Nothing outside the range below should be printed. Output exactly the lines from the line with "vfov_deg: 53.1" to the line with "focal_mm: 5.7", both included.

--- Records provided Enclosed Below ---

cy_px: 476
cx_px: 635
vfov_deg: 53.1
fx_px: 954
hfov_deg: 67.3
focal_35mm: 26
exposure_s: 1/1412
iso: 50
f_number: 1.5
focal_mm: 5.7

--- End of Enclosed Records provided ---
--- Records provided Enclosed Below ---

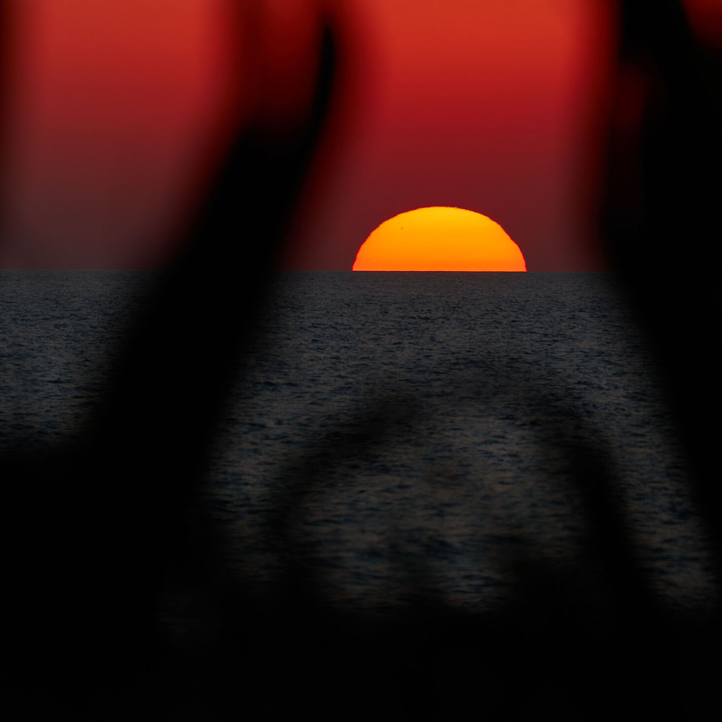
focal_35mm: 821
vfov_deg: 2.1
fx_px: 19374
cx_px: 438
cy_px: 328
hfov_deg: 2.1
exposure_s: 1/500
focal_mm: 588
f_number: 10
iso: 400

--- End of Enclosed Records provided ---

> **Task result**
vfov_deg: 53.1
fx_px: 954
hfov_deg: 67.3
focal_35mm: 26
exposure_s: 1/1412
iso: 50
f_number: 1.5
focal_mm: 5.7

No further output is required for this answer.